Your instructions
The response must consist of all the records, retyped exactly.

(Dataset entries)
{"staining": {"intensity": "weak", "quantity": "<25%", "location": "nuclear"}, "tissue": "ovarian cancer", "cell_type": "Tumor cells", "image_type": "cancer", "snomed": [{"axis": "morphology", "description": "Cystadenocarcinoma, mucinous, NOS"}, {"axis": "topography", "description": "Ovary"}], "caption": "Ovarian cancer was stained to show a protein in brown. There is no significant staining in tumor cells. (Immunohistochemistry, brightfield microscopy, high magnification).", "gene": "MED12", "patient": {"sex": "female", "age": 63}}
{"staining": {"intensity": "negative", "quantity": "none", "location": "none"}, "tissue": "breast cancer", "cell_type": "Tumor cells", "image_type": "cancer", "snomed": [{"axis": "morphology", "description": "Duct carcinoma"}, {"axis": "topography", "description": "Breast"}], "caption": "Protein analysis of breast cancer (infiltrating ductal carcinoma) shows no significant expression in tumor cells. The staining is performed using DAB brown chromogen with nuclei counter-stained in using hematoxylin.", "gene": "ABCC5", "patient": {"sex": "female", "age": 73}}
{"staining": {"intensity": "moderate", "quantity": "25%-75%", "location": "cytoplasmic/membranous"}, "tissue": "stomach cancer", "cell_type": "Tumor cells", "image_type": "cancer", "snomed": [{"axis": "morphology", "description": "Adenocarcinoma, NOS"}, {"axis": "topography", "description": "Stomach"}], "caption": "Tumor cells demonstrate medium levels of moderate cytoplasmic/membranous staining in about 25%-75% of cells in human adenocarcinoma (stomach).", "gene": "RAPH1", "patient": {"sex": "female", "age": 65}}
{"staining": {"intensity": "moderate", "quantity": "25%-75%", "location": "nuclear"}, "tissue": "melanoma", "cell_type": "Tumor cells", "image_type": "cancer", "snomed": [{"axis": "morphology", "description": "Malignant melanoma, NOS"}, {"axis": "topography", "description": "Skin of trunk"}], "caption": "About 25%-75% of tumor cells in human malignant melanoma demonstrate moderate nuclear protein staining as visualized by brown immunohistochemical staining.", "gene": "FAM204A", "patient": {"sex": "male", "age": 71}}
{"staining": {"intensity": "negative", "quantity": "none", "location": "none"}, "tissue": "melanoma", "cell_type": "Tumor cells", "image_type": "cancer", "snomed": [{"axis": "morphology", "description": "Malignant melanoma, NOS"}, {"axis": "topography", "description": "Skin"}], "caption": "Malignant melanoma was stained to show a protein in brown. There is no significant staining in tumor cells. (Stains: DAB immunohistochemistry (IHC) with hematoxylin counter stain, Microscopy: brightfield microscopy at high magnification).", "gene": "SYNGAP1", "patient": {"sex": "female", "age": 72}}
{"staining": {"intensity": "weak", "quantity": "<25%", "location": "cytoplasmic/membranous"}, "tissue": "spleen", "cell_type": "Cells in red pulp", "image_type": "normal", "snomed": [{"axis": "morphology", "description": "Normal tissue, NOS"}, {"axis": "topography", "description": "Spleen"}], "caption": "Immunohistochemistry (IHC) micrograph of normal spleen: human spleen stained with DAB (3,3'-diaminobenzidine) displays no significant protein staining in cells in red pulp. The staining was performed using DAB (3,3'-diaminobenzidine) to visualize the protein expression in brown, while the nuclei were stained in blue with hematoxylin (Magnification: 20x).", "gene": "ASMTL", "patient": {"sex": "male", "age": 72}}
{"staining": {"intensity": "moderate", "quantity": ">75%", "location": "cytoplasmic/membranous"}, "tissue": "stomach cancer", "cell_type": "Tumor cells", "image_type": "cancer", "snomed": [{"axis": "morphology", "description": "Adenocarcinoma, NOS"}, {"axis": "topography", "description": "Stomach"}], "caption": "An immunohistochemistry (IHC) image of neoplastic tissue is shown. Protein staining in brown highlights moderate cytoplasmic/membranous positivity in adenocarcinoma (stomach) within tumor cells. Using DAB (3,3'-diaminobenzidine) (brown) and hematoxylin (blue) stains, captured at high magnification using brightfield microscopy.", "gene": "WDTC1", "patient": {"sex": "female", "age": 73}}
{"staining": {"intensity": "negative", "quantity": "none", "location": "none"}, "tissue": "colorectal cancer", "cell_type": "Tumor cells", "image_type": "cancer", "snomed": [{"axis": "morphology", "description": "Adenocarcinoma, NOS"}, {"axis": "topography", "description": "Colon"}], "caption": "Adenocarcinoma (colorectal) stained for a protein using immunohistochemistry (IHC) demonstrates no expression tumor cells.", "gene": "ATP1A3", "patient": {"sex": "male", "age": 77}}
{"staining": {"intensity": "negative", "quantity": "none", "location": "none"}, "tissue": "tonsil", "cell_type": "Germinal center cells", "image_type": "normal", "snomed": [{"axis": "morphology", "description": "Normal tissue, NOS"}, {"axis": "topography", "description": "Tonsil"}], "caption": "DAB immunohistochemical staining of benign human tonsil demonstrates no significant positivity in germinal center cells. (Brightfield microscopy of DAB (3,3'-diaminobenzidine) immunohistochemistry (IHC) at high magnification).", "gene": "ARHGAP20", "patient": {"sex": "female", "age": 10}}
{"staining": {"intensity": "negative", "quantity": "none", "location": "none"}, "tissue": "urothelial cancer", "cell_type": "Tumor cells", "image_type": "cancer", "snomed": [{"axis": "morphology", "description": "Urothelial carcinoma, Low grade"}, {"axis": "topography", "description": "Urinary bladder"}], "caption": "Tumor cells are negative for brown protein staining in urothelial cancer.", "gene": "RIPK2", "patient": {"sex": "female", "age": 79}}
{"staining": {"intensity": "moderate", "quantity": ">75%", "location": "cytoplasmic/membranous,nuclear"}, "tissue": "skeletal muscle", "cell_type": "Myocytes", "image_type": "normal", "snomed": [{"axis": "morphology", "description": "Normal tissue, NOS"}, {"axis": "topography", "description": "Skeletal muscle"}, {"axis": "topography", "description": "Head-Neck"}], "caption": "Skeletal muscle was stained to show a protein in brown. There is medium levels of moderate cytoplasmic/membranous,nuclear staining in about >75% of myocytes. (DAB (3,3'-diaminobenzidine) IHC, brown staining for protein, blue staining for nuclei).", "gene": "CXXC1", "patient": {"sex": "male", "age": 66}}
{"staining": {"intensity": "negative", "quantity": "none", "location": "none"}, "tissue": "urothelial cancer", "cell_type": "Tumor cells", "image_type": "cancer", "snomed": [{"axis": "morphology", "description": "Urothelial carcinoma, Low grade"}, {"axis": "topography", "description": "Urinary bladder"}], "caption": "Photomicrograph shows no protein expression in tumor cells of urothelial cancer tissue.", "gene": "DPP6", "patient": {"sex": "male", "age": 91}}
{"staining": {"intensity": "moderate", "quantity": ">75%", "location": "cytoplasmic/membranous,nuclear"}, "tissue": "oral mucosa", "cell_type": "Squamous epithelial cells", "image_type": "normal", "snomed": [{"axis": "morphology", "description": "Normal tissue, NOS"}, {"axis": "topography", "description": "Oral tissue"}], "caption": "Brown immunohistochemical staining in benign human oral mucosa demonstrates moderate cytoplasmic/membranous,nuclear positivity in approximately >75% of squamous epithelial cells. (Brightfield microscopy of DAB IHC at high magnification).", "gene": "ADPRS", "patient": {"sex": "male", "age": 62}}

Response to the exercise
{"staining": {"intensity": "weak", "quantity": "<25%", "location": "nuclear"}, "tissue": "ovarian cancer", "cell_type": "Tumor cells", "image_type": "cancer", "snomed": [{"axis": "morphology", "description": "Cystadenocarcinoma, mucinous, NOS"}, {"axis": "topography", "description": "Ovary"}], "caption": "Ovarian cancer was stained to show a protein in brown. There is no significant staining in tumor cells. (Immunohistochemistry, brightfield microscopy, high magnification).", "gene": "MED12", "patient": {"sex": "female", "age": 63}}
{"staining": {"intensity": "negative", "quantity": "none", "location": "none"}, "tissue": "breast cancer", "cell_type": "Tumor cells", "image_type": "cancer", "snomed": [{"axis": "morphology", "description": "Duct carcinoma"}, {"axis": "topography", "description": "Breast"}], "caption": "Protein analysis of breast cancer (infiltrating ductal carcinoma) shows no significant expression in tumor cells. The staining is performed using DAB brown chromogen with nuclei counter-stained in using hematoxylin.", "gene": "ABCC5", "patient": {"sex": "female", "age": 73}}
{"staining": {"intensity": "moderate", "quantity": "25%-75%", "location": "cytoplasmic/membranous"}, "tissue": "stomach cancer", "cell_type": "Tumor cells", "image_type": "cancer", "snomed": [{"axis": "morphology", "description": "Adenocarcinoma, NOS"}, {"axis": "topography", "description": "Stomach"}], "caption": "Tumor cells demonstrate medium levels of moderate cytoplasmic/membranous staining in about 25%-75% of cells in human adenocarcinoma (stomach).", "gene": "RAPH1", "patient": {"sex": "female", "age": 65}}
{"staining": {"intensity": "moderate", "quantity": "25%-75%", "location": "nuclear"}, "tissue": "melanoma", "cell_type": "Tumor cells", "image_type": "cancer", "snomed": [{"axis": "morphology", "description": "Malignant melanoma, NOS"}, {"axis": "topography", "description": "Skin of trunk"}], "caption": "About 25%-75% of tumor cells in human malignant melanoma demonstrate moderate nuclear protein staining as visualized by brown immunohistochemical staining.", "gene": "FAM204A", "patient": {"sex": "male", "age": 71}}
{"staining": {"intensity": "negative", "quantity": "none", "location": "none"}, "tissue": "melanoma", "cell_type": "Tumor cells", "image_type": "cancer", "snomed": [{"axis": "morphology", "description": "Malignant melanoma, NOS"}, {"axis": "topography", "description": "Skin"}], "caption": "Malignant melanoma was stained to show a protein in brown. There is no significant staining in tumor cells. (Stains: DAB immunohistochemistry (IHC) with hematoxylin counter stain, Microscopy: brightfield microscopy at high magnification).", "gene": "SYNGAP1", "patient": {"sex": "female", "age": 72}}
{"staining": {"intensity": "weak", "quantity": "<25%", "location": "cytoplasmic/membranous"}, "tissue": "spleen", "cell_type": "Cells in red pulp", "image_type": "normal", "snomed": [{"axis": "morphology", "description": "Normal tissue, NOS"}, {"axis": "topography", "description": "Spleen"}], "caption": "Immunohistochemistry (IHC) micrograph of normal spleen: human spleen stained with DAB (3,3'-diaminobenzidine) displays no significant protein staining in cells in red pulp. The staining was performed using DAB (3,3'-diaminobenzidine) to visualize the protein expression in brown, while the nuclei were stained in blue with hematoxylin (Magnification: 20x).", "gene": "ASMTL", "patient": {"sex": "male", "age": 72}}
{"staining": {"intensity": "moderate", "quantity": ">75%", "location": "cytoplasmic/membranous"}, "tissue": "stomach cancer", "cell_type": "Tumor cells", "image_type": "cancer", "snomed": [{"axis": "morphology", "description": "Adenocarcinoma, NOS"}, {"axis": "topography", "description": "Stomach"}], "caption": "An immunohistochemistry (IHC) image of neoplastic tissue is shown. Protein staining in brown highlights moderate cytoplasmic/membranous positivity in adenocarcinoma (stomach) within tumor cells. Using DAB (3,3'-diaminobenzidine) (brown) and hematoxylin (blue) stains, captured at high magnification using brightfield microscopy.", "gene": "WDTC1", "patient": {"sex": "female", "age": 73}}
{"staining": {"intensity": "negative", "quantity": "none", "location": "none"}, "tissue": "colorectal cancer", "cell_type": "Tumor cells", "image_type": "cancer", "snomed": [{"axis": "morphology", "description": "Adenocarcinoma, NOS"}, {"axis": "topography", "description": "Colon"}], "caption": "Adenocarcinoma (colorectal) stained for a protein using immunohistochemistry (IHC) demonstrates no expression tumor cells.", "gene": "ATP1A3", "patient": {"sex": "male", "age": 77}}
{"staining": {"intensity": "negative", "quantity": "none", "location": "none"}, "tissue": "tonsil", "cell_type": "Germinal center cells", "image_type": "normal", "snomed": [{"axis": "morphology", "description": "Normal tissue, NOS"}, {"axis": "topography", "description": "Tonsil"}], "caption": "DAB immunohistochemical staining of benign human tonsil demonstrates no significant positivity in germinal center cells. (Brightfield microscopy of DAB (3,3'-diaminobenzidine) immunohistochemistry (IHC) at high magnification).", "gene": "ARHGAP20", "patient": {"sex": "female", "age": 10}}
{"staining": {"intensity": "negative", "quantity": "none", "location": "none"}, "tissue": "urothelial cancer", "cell_type": "Tumor cells", "image_type": "cancer", "snomed": [{"axis": "morphology", "description": "Urothelial carcinoma, Low grade"}, {"axis": "topography", "description": "Urinary bladder"}], "caption": "Tumor cells are negative for brown protein staining in urothelial cancer.", "gene": "RIPK2", "patient": {"sex": "female", "age": 79}}
{"staining": {"intensity": "moderate", "quantity": ">75%", "location": "cytoplasmic/membranous,nuclear"}, "tissue": "skeletal muscle", "cell_type": "Myocytes", "image_type": "normal", "snomed": [{"axis": "morphology", "description": "Normal tissue, NOS"}, {"axis": "topography", "description": "Skeletal muscle"}, {"axis": "topography", "description": "Head-Neck"}], "caption": "Skeletal muscle was stained to show a protein in brown. There is medium levels of moderate cytoplasmic/membranous,nuclear staining in about >75% of myocytes. (DAB (3,3'-diaminobenzidine) IHC, brown staining for protein, blue staining for nuclei).", "gene": "CXXC1", "patient": {"sex": "male", "age": 66}}
{"staining": {"intensity": "negative", "quantity": "none", "location": "none"}, "tissue": "urothelial cancer", "cell_type": "Tumor cells", "image_type": "cancer", "snomed": [{"axis": "morphology", "description": "Urothelial carcinoma, Low grade"}, {"axis": "topography", "description": "Urinary bladder"}], "caption": "Photomicrograph shows no protein expression in tumor cells of urothelial cancer tissue.", "gene": "DPP6", "patient": {"sex": "male", "age": 91}}
{"staining": {"intensity": "moderate", "quantity": ">75%", "location": "cytoplasmic/membranous,nuclear"}, "tissue": "oral mucosa", "cell_type": "Squamous epithelial cells", "image_type": "normal", "snomed": [{"axis": "morphology", "description": "Normal tissue, NOS"}, {"axis": "topography", "description": "Oral tissue"}], "caption": "Brown immunohistochemical staining in benign human oral mucosa demonstrates moderate cytoplasmic/membranous,nuclear positivity in approximately >75% of squamous epithelial cells. (Brightfield microscopy of DAB IHC at high magnification).", "gene": "ADPRS", "patient": {"sex": "male", "age": 62}}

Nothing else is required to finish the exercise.